* [Text shown]:

= = = = = = =

The Concept of Business Environment
Understanding the Environment of which the business is going to operate is very
important for running a business unit successfully at any place. The environmental factors are
key influencers of every aspect of a business, may be it its nature, its location, the prices of
products, the distribution system, or the personnel policies. The environment, according to
Macro and Micro Economic Factors Researchomatic (2012), is a complex combination of the
economic system, political system, legal restraints, society, industry, labor relations, customer
expectations, markets, competition, technology, culture, history, infrastructure, state of the
economy, shareholder demands, natural environment, labor conditions, and so on. The business
environment includes all the external factors that affect an organization specifically which it
cannot control. The most important factors of a business environment include the economic
system, the industry in which the organizations chooses to work and the market that it serves.
Despite having the fact that an organization cannot control any of these, it can opt to choose the
location in which it works and it particularly wants to choose an attractive industry and stable
market. The business environment can be classified into five categories- the physical
environment, political and legal environments, economic environments, socio-cultural
environments, and technological environment (Waters D., 2014)
The term “business environment”, based on the National Institute of Open Schooling
(2008), simply means external influences, factors and institutions that cannot be controlled by
the business and which provides a significant impact on the operations of the business enterprise
directly or indirectly. The business environment is composed of customers, competitors,
suppliers, government, the social, political, legal and technological factors and many more.
Location of Business
Location of a business is one key component of an Environment of a business (John E. et
al., 2015). Some may connect both ideas as one but they are two different concepts. The
location of a business simply refers to where a business is located. It is the physical space
wherein the business exists. This is where it carries out its daily operations and this has
something to do with the specific physical environment in which the business finds itself.
Moreover, store location is a business’ most costly and long-term marketing-mix decision (Fox
et al., 2007). It is the first key factor that a business considers before implementing other
marketing decisions. Thus, location of the business affects mainly the business operations, other
marketing decisions and its corresponding results.

= = = = = = =

* [Given records]:

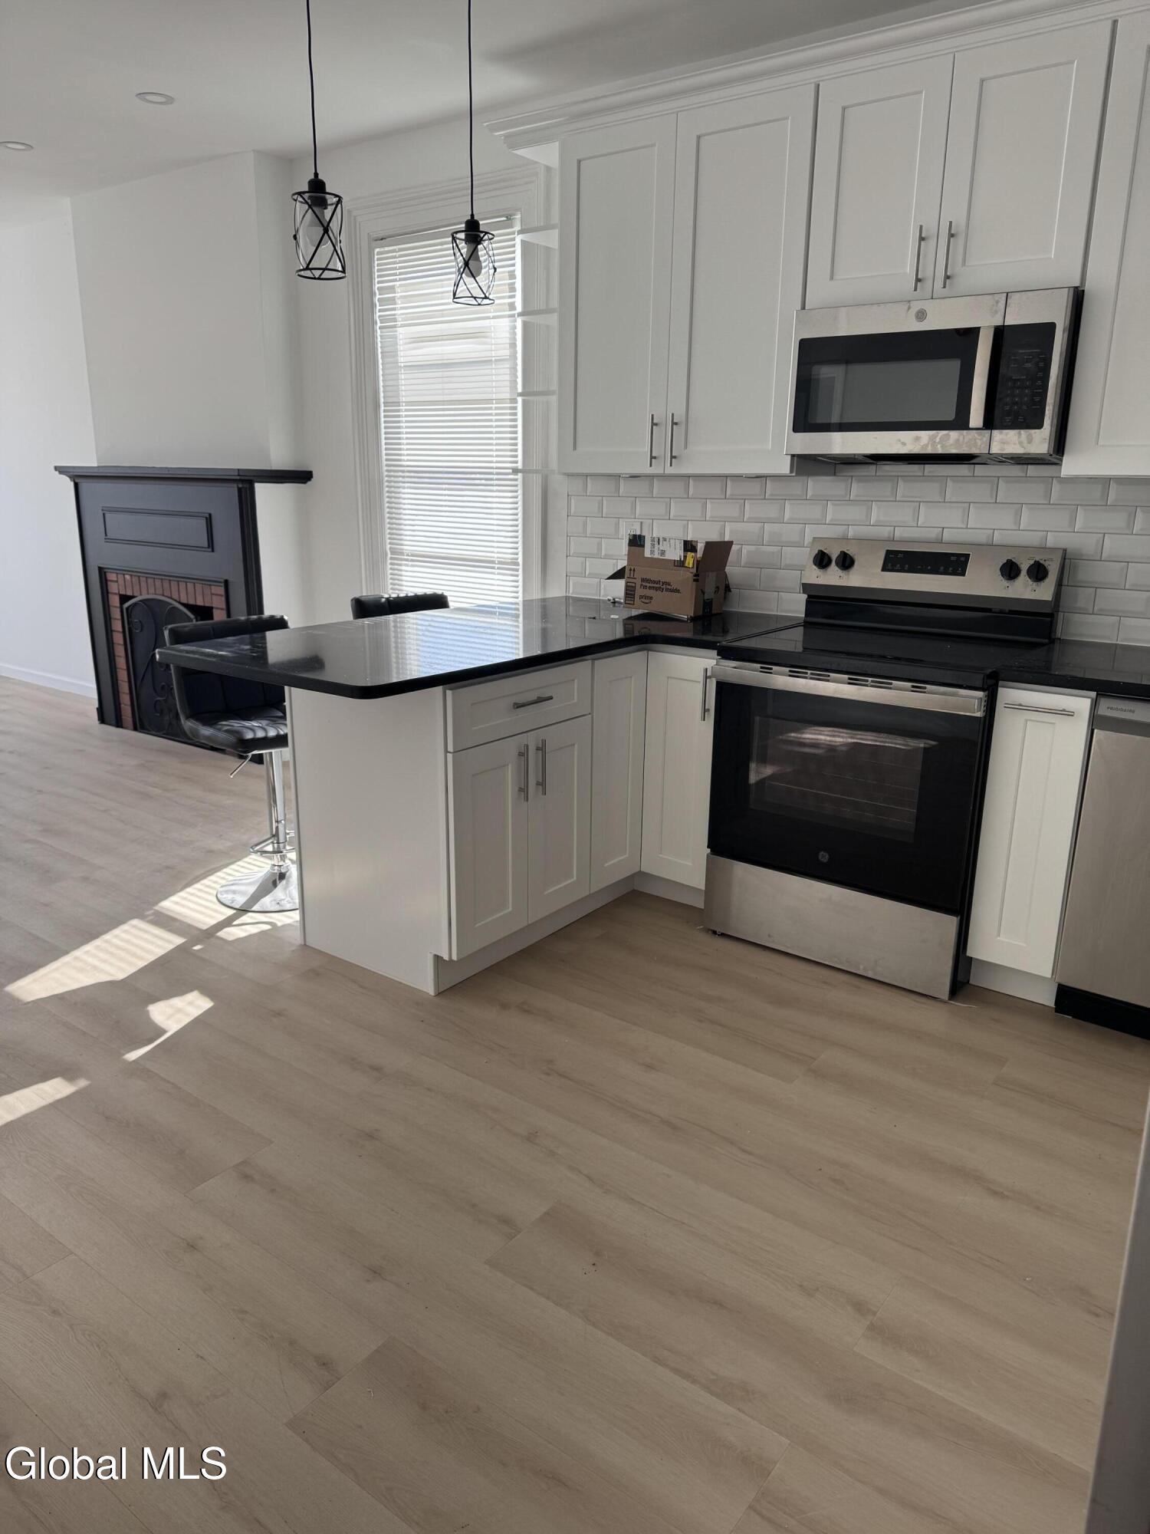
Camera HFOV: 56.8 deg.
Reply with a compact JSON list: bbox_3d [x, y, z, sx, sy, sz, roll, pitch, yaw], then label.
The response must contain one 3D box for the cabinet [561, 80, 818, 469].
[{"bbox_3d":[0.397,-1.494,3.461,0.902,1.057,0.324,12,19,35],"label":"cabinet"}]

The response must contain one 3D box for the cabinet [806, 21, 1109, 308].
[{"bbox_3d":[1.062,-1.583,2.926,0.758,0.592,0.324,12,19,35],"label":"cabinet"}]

= = = = = = =

* [Exercise]:
List the five categories into which the business environment text above says the business environment can be classified.

* [Output for this exercise]:
1. The physical environment
2. Political and legal environments
3. Economic environments
4. Socio-cultural environments
5. Technological environment